◆ SUPPLIED PASSAGE:
^^^^^^^^^^^^^^^^
This blog post was inspired by a post by Eric Darling on LinkedIn, where he shared his video on the topic of [NOT] EXISTS. A pleasant side effect of using EXISTS over JOIN concerns automatically created statistics in Microsoft SQL Server.

Task description

Find all customers who placed an order on January 1, 2023. Who doesn’t know such requirements. The requirement seems trivial and – at least I – have always solved it with an INNER JOIN instead of EXISTS.

/*
	All customers who ordered at 01/01/2023
*/
SELECT	DISTINCT
		c.*
FROM	dbo.customers AS c
		INNER JOIN dbo.orders AS o
		ON (c.c_custkey = o.o_custkey)
WHERE	o_orderdate >= '2023-01-01'
		AND o_orderdate <= '2023-01-02';
GO

I have already described the unpleasant side effect of DISTINCT in my article „Automatically Created Statistics – know the caveats„. If output attributes previously had neither an index nor a statistics object, Microsoft SQL Server automatically creates a new statistics object.

This depiction shows a list of all autmatically created statistics objects for the dbo.customers table.
Automatic created statistics for dbo.customers

Solution

The task only requires the output of the attributes of dbo.customers. The JOIN (a customer can have multiple orders) makes the use of DISTINCT unavoidable. However, if you rewrite the SQL statement, you no longer need to use DISTINCT.

SELECT	c.*
FROM	dbo.customers AS c
WHERE	c.c_custkey IN
		(
			SELECT	o_custkey
			FROM	dbo.orders
			WHERE	o_orderdate >= '2023-01-01'
					AND o_orderdate <= '2023-01-02'
		);
GO
Reduced statistics objects

Because DISTINCT is no longer required, Microsoft SQL Server no longer creates automatic statistics objects for ALL attributes of dbo.customers. Instead, a statistics object is only required for the [c_custkey] attribute. At first glance, it may not seem very significant that you have „saved“ a few statistics objects. This pleasant side effect of EXISTS over JOIN can reduce the maintenance tasks and your DBA will thank you for it.

Thank you very much for reading.
^^^^^^^^^^^^^^^^
◆ DATA EXTRACT:
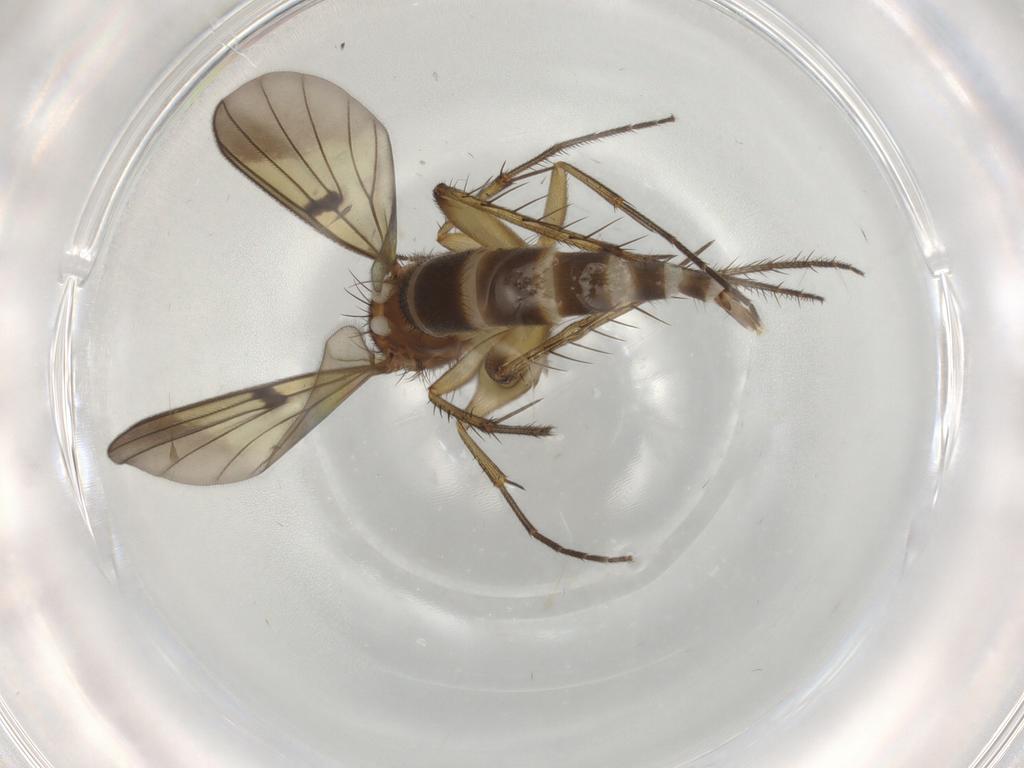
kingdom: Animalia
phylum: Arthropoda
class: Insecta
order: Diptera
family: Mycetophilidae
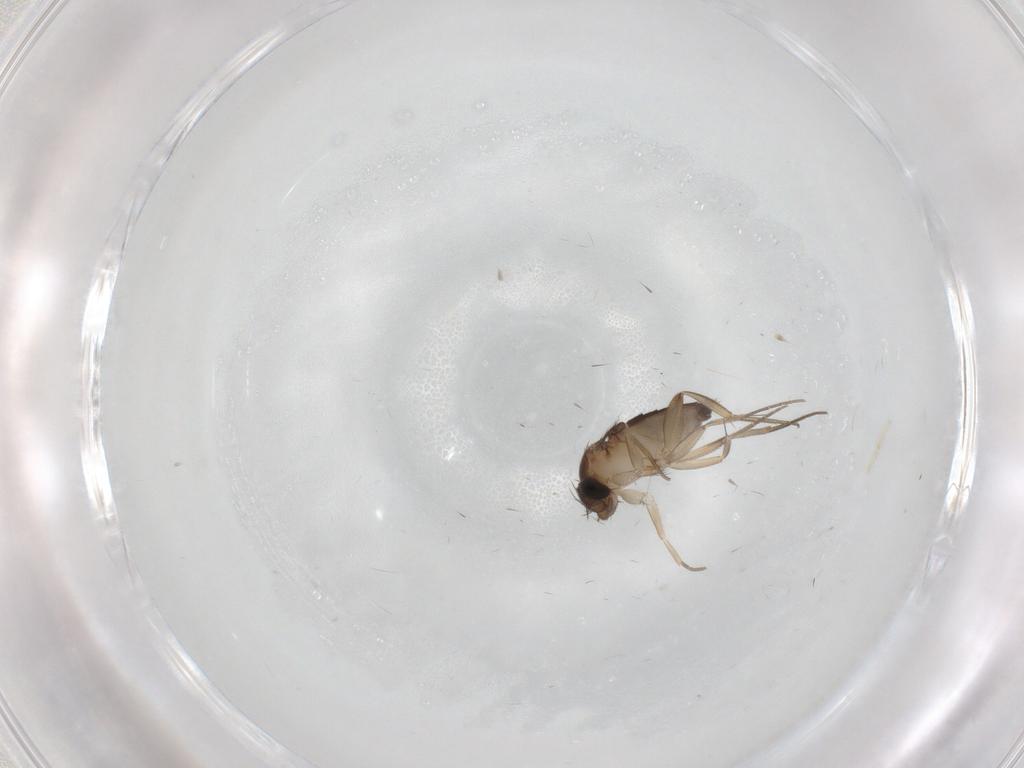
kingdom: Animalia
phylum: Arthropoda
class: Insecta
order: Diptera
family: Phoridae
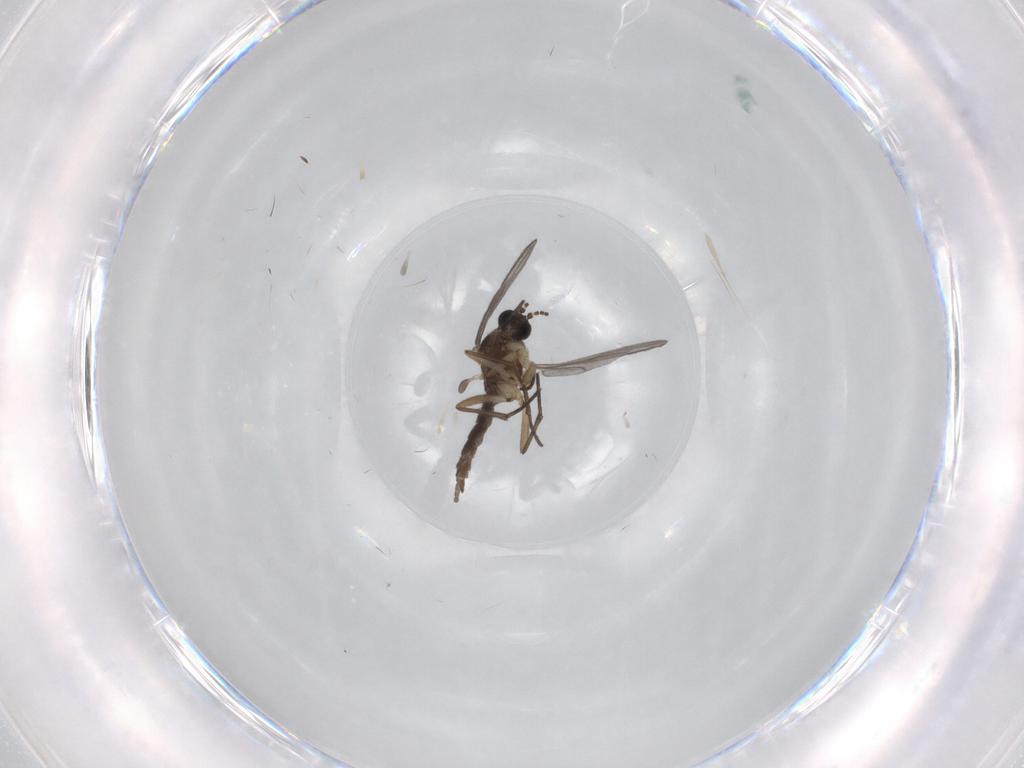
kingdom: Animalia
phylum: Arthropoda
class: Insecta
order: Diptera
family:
^^^^^^^^^^^^^^^^
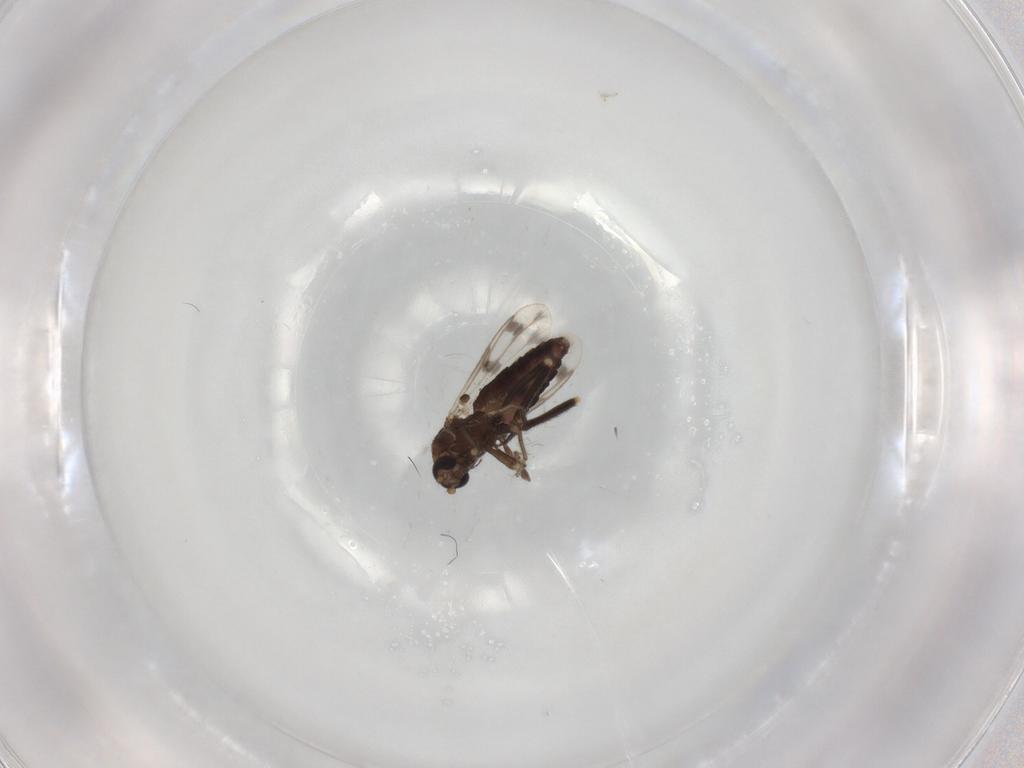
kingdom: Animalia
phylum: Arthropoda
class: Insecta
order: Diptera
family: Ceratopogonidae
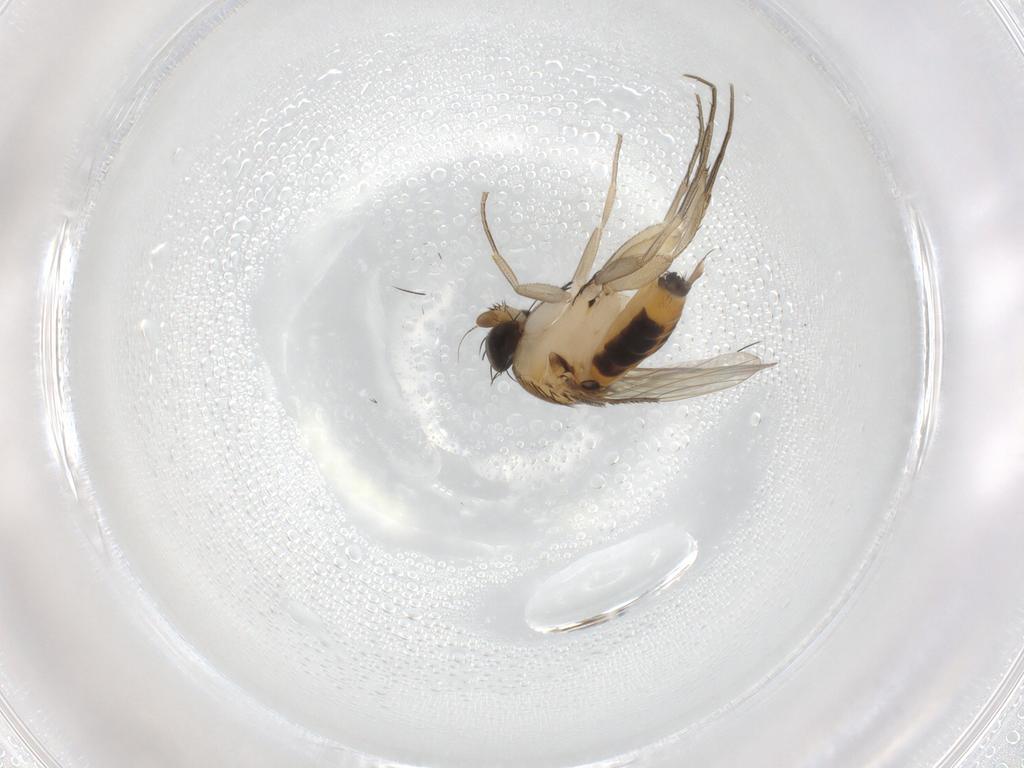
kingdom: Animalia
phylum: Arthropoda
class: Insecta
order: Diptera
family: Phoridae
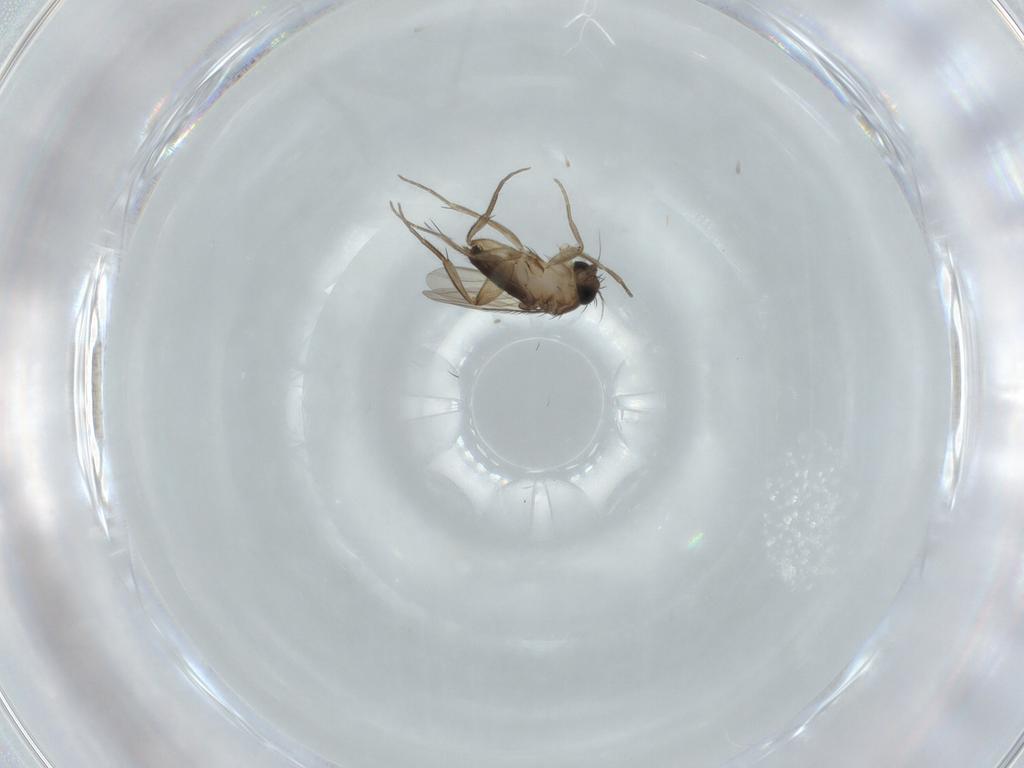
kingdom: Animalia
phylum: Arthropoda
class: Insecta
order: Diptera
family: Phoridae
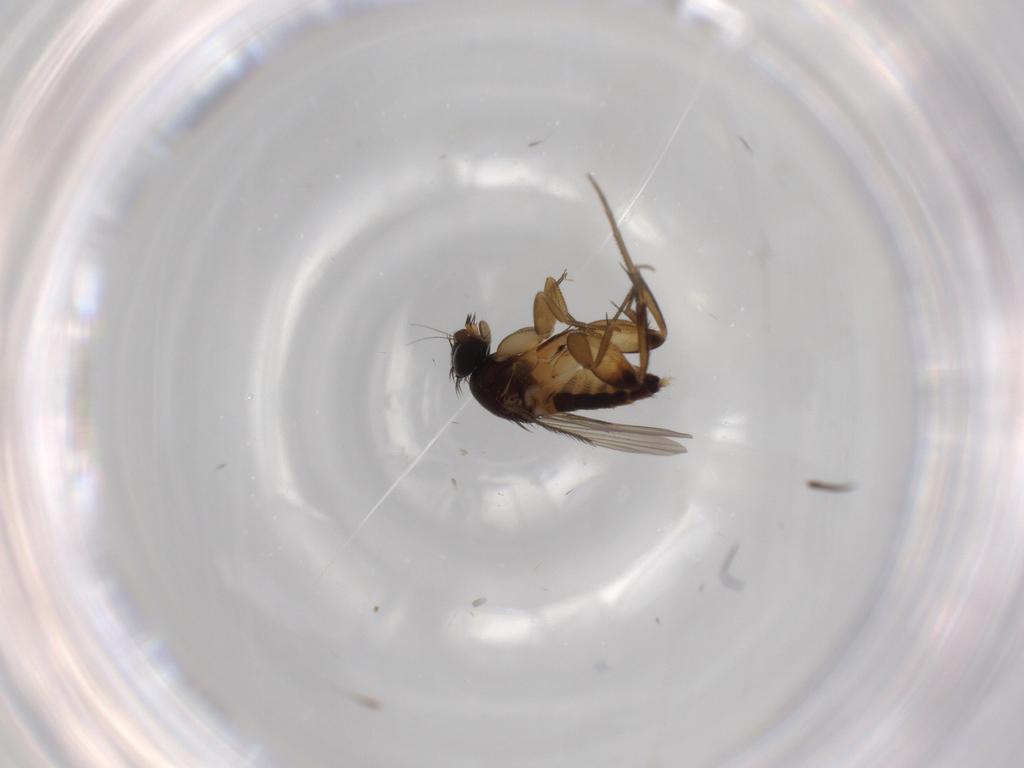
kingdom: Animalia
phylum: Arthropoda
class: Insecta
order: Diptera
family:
^^^^^^^^^^^^^^^^
◆ EXERCISE SET:
a – From the SQL Server post, return the stretch from "This depiction shows" through "to use DISTINCT." word for word.
b – In the SQL Server post, once DISTINCT is no longer used, which dbo.customers attribute is the only one that still needs a statistics object?

◆ SOLUTIONS TO THE TASKS:
a –
This depiction shows a list of all autmatically created statistics objects for the dbo.customers table.
Automatic created statistics for dbo.customers

Solution

The task only requires the output of the attributes of dbo.customers. The JOIN (a customer can have multiple orders) makes the use of DISTINCT unavoidable. However, if you rewrite the SQL statement, you no longer need to use DISTINCT.

b – The [c_custkey] attribute.